After a group of Roman soldiers had beaten Jesus, they dressed Him in a purple robe and put a crown of thorns on His head. Then the soldiers led Jesus out to crucify Him, which meant nailing Him to a wooden cross to hang there until He died. They made Jesus carry His huge cross until He fell under the weight of it. A man named Simon the Cyrenian helped Jesus carry His cross.
They led Him to the top of a small hill called Golgotha, and crucified Him there. The soldiers then threw dice to decide who would get His clothes. Pilate had a notice fixed to the cross saying, “Jesus of Nazareth, King of the Jews.” Two robbers were also crucified at the same time, one on either side of Him. Jesus prayed for the Romans who had crucified Him. “Father, forgive them, for they know not what they do.”

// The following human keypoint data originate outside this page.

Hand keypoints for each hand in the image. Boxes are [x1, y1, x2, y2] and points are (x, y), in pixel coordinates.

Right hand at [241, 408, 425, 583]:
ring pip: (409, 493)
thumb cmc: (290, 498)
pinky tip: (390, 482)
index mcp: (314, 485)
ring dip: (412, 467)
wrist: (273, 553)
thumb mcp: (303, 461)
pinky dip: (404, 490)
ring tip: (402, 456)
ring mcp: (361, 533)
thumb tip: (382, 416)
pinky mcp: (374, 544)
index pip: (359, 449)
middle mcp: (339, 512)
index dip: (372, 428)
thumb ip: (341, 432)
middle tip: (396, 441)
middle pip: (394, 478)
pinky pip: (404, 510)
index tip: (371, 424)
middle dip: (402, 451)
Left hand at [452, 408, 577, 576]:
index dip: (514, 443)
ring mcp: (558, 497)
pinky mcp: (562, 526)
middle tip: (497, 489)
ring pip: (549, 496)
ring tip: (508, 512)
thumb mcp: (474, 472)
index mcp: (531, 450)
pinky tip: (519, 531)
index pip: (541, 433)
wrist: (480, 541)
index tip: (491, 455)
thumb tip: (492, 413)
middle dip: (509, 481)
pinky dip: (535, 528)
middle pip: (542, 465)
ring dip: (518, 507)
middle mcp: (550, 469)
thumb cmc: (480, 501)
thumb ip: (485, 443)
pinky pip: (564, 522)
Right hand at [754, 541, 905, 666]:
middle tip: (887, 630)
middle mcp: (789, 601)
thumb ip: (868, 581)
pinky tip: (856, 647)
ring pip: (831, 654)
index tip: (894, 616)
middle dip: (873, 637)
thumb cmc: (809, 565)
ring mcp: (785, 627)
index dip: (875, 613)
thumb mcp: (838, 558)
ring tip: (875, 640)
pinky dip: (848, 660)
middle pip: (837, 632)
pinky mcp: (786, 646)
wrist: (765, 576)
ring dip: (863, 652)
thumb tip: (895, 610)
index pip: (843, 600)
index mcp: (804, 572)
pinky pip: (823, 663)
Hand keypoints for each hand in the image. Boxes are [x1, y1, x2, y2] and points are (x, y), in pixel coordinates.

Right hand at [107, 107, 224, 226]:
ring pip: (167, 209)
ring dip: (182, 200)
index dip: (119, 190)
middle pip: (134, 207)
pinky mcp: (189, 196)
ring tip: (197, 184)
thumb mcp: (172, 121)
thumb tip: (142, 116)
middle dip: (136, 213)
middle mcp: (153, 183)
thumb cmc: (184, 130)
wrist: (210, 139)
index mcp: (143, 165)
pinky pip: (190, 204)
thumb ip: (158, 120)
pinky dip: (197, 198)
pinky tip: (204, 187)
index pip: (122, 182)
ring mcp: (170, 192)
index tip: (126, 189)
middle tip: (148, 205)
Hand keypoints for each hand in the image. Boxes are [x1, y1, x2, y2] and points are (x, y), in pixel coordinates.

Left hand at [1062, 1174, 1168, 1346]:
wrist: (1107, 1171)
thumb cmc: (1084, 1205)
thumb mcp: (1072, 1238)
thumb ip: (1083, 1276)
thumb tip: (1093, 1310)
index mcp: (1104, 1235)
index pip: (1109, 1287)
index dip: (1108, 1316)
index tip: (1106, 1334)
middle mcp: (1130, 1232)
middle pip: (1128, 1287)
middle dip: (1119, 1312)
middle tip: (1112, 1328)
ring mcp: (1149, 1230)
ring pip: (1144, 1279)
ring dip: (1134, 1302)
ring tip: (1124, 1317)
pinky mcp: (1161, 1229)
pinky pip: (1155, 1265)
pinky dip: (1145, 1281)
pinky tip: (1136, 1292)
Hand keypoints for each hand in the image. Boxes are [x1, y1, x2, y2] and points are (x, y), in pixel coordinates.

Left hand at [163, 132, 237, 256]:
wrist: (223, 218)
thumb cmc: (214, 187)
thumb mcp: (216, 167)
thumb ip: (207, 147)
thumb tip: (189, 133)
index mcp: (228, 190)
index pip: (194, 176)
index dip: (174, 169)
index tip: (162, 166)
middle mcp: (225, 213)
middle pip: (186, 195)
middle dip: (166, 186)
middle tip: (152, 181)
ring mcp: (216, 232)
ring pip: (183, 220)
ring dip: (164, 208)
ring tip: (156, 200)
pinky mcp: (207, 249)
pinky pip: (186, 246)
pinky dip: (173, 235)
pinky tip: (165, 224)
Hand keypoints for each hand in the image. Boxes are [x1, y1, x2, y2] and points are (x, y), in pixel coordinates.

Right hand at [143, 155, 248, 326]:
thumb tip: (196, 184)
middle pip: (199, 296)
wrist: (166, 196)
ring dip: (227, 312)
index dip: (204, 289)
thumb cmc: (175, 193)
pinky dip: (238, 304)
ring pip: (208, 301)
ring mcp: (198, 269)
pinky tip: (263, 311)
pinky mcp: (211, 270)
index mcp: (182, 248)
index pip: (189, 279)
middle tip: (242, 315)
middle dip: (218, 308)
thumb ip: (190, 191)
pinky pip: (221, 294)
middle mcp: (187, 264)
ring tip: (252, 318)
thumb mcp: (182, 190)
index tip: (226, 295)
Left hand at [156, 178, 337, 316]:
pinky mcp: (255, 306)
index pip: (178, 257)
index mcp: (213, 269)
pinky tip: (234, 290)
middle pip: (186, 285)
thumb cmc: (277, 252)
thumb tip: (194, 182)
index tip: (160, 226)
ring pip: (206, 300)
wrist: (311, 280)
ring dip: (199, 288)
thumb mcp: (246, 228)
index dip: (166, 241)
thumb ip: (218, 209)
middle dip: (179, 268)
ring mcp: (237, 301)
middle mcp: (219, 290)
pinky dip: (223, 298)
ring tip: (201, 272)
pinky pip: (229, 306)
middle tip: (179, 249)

Some of the people watching jeered at Jesus, saying, “If you truly are the Son of God, come down from the cross and save yourself.” Some of His followers were also there, watching and weeping. Among them was Mary, Jesus’ mother.
At noon, the country was covered in a strange darkness that lasted for three hours. About three o’clock, Jesus cried out, “My God, why have You forsaken Me?” God was having Jesus experience the lonely death of sinners who feel they don’t have God’s help.
Jesus said He was thirsty, and someone put a sponge soaked in vinegar to His lips. Then He said, “It is finished.” Jesus was dying to take the punishment for all the sins of mankind. He cried to God, “Into Your hands I commit My spirit.” Then He died. To make sure He was dead, the soldiers pierced His side with a spear, and blood and water ran out.
Right then the thick curtain in the Jewish temple was ripped from top to bottom, the earth shook, and rocks split apart. The soldiers at Jesus’ crucifixion were terrified and said, “Truly this man was the Son of God.”
In the evening, a man named Joseph of Arimathea went to Pilate and asked for Jesus’ body. Joseph and others took His body down from the cross, wrapped it in a linen shroud, and put it in a new tomb, carved out of solid rock, which Joseph had bought for himself. A huge stone was rolled across the entrance to the tomb, and Joseph and the others went away.
Early Sunday morning, several women who were followers of Jesus went to the tomb. When they arrived, they saw that the stone had been rolled away, so they went in. There they saw a young man whose face shone and whose clothes were white as snow. The soldiers who had been there to guard the tomb had been afraid and had run away.
The man with the shining face said, “Don’t be afraid. Jesus is not here, but He has risen as He said. He has gone to Galilee. You will see Him there.” For the next forty days, Jesus was seen by His disciples and hundreds of other people.
From this story comes the tradition of Easter. It begins with Good Friday, which represents the day Jesus died on the cross, and ends on Easter Sunday, which is a day to rejoice because Jesus rose from the dead. In His death He took away the barrier of wrongdoing that separates us from God, and in His resurrection He showed His power to transform us and give us His new life of the Spirit inside. We just have to ask, and He will do all this for us, because He suffered, died, and rose again-just for us.
Yes, Jesus lives! And that’s not all. He will live in the heart of anyone who invites Him in. He will forgive sins and give a new start in life-a life of love and happiness that gets better and better the more one learns about Jesus and His ways through prayer and reading the Bible, and from other Christians. He said, “I am come that you might have life,” and “Whom the Son has set free is free indeed” (John 10:10, 8:36).
For God so loved the world that He gave His only Son, so that all who believe in Him will not perish but have everlasting life (John 3:16).